The final expression of the radial relative velocity, then, is

(2.52) \begin{equation} w_{r,{\textit{rms}}} = \sqrt {\frac {2}{\pi }\sigma _I^2 + \left\langle w_{{\textit{II}},\mathrm{G}}^2\right\rangle \left ( \frac {w_r}{w_\infty }\right )^2}. \end{equation}

Figure 6 exemplarily illustrates the behaviour of the IMSC using this correction for varying $r_p/r_b$ . To this end, all statistical quantities were taken over from G-1-30 defined in table 5 below and $r_p$ was changed. The resulting data illustrate the impact of the size ratio, as accounted for by the model.

Figure 6. Exemplary alteration of the relative velocity due to a modulated flow field as modelled by the IMSC. Input parameters (such as $k$ , $\varepsilon$ , $\epsilon _p$ , $\epsilon _g$ , etc.) correspond to case G-1-30 in table 5. Only $r_p$ was varied.

### SUPPLIED INFORMATION
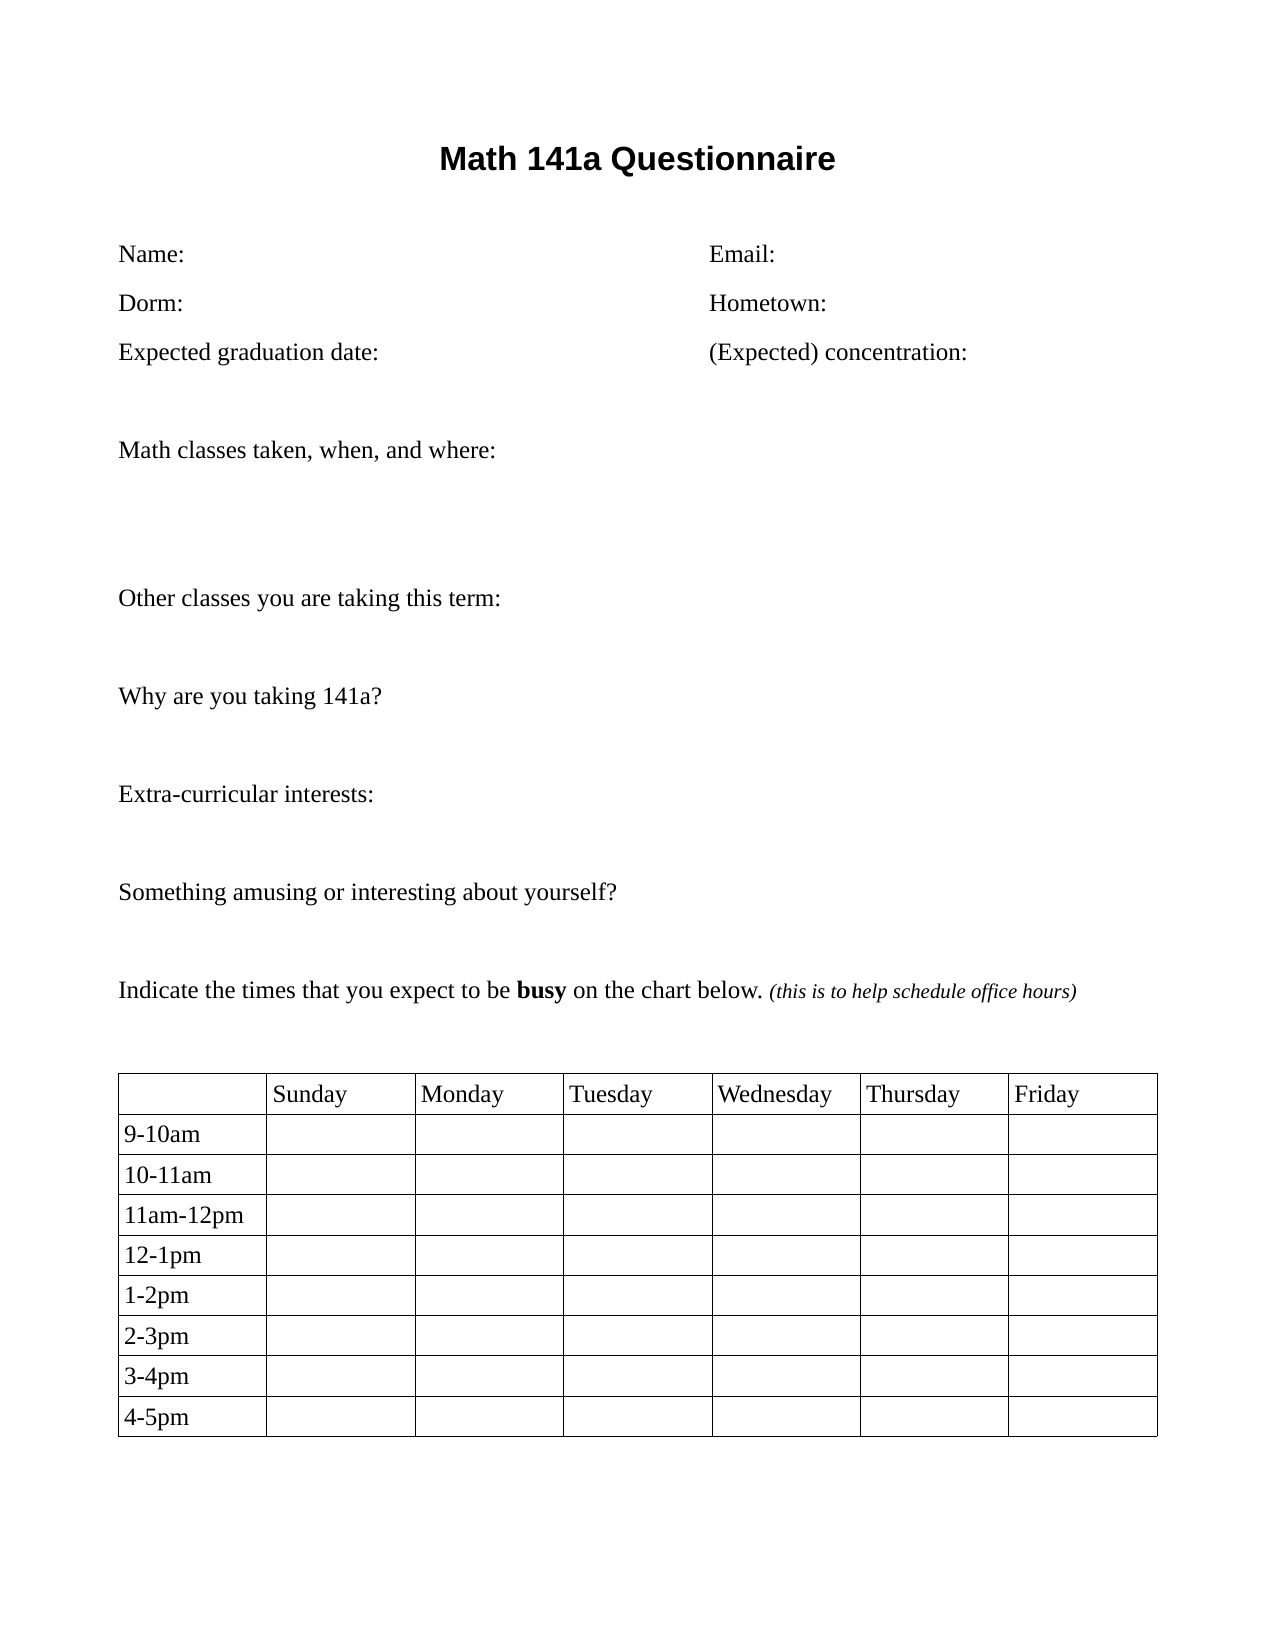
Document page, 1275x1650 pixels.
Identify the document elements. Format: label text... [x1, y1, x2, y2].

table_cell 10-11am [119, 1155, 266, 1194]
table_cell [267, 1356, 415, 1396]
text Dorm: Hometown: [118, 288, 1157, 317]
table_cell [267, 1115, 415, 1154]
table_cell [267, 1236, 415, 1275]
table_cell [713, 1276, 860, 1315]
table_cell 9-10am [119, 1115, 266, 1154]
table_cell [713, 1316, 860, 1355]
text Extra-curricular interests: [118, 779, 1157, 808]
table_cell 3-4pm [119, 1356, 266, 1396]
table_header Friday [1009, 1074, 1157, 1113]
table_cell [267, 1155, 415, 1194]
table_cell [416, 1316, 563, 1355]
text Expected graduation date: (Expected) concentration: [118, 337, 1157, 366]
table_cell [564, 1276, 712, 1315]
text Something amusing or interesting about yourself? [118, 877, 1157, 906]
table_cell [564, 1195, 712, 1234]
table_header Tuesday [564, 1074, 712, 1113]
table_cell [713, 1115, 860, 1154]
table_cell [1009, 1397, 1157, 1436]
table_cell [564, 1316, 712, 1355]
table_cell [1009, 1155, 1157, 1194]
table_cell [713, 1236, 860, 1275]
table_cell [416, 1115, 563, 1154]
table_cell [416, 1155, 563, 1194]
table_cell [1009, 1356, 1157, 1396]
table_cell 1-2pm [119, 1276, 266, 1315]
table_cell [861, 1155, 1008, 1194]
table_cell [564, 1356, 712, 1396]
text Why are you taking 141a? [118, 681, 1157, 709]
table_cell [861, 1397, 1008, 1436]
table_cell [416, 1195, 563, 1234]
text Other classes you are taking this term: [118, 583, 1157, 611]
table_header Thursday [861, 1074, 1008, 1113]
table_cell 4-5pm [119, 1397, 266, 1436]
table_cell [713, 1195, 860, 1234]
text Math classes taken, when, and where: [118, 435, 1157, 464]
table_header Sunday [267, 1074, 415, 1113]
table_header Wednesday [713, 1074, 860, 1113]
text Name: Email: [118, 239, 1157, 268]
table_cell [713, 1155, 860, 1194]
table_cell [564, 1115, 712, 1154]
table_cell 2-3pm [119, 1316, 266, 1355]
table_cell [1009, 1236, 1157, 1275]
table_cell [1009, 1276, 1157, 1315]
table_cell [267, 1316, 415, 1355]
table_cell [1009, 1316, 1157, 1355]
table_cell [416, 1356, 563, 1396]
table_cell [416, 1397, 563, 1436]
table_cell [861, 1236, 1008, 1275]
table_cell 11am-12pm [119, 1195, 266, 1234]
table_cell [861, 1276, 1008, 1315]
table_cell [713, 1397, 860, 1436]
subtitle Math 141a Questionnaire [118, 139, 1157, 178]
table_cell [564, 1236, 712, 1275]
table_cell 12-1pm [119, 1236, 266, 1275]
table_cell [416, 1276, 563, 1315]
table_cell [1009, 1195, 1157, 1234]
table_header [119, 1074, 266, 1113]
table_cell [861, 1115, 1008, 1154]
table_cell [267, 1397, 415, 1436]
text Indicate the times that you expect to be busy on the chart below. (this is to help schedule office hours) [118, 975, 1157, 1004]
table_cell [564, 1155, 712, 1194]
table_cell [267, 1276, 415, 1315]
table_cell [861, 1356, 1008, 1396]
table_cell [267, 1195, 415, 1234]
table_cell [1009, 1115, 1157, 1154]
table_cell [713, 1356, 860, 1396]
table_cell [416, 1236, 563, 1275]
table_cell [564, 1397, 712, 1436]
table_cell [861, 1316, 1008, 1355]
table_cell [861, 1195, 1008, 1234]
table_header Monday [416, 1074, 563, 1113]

### SET TASK 1
Using the text on radial relative velocity, answer each item.
(a) What number labels the final expression for the radial relative velocity?
(b) From which case were all statistical quantities taken over for Figure 6?
(c) Which single input was varied in Figure 6?
### SET TASK 2
Copy the text on radial relative velocity from "Figure 6. Exemplary" up to and including "Only $r_p$ was varied.".

### TASK RESULT 1
(a) (2.52)
(b) G-1-30, defined in table 5
(c) $r_p$

### TASK RESULT 2
Figure 6. Exemplary alteration of the relative velocity due to a modulated flow field as modelled by the IMSC. Input parameters (such as $k$ , $\varepsilon$ , $\epsilon _p$ , $\epsilon _g$ , etc.) correspond to case G-1-30 in table 5. Only $r_p$ was varied.